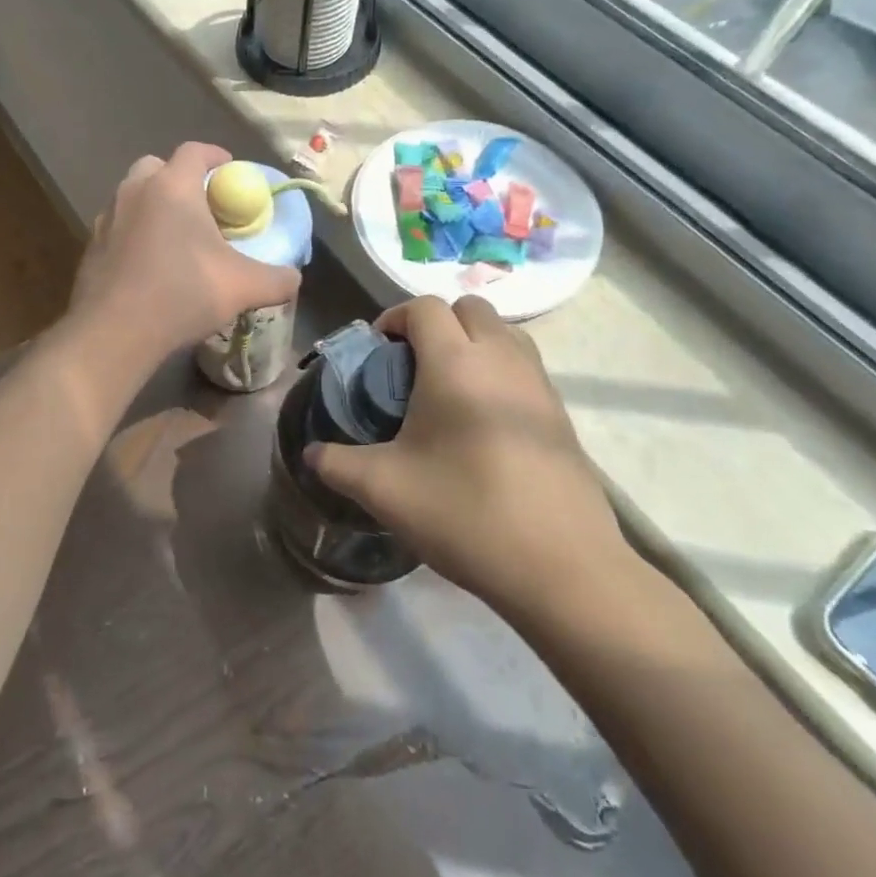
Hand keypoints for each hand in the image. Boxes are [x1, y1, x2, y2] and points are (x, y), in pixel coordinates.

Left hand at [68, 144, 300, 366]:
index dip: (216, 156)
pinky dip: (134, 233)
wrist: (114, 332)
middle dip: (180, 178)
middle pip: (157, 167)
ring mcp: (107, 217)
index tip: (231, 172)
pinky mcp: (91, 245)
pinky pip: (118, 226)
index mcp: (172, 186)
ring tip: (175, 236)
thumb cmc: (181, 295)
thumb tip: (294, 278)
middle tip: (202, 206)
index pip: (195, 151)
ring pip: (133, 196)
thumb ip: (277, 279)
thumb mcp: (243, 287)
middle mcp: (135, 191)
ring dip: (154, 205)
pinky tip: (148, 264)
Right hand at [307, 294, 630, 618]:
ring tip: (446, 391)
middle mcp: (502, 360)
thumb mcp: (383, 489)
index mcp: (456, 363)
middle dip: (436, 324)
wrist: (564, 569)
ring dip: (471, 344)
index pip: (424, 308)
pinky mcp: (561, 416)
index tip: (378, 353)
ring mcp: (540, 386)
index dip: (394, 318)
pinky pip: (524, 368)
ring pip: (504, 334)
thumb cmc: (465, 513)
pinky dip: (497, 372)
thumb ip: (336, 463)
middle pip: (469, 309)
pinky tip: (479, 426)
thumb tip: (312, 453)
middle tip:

Your goal
For every line above with the word "hand" in it, make a copy.

Solved exercise
Hand keypoints for each hand in the image. Boxes are [x1, y1, x2, y2] and points are (x, y), in pixel coordinates.
Left hand at [68, 144, 300, 366]:
Right hand at [307, 294, 630, 618]:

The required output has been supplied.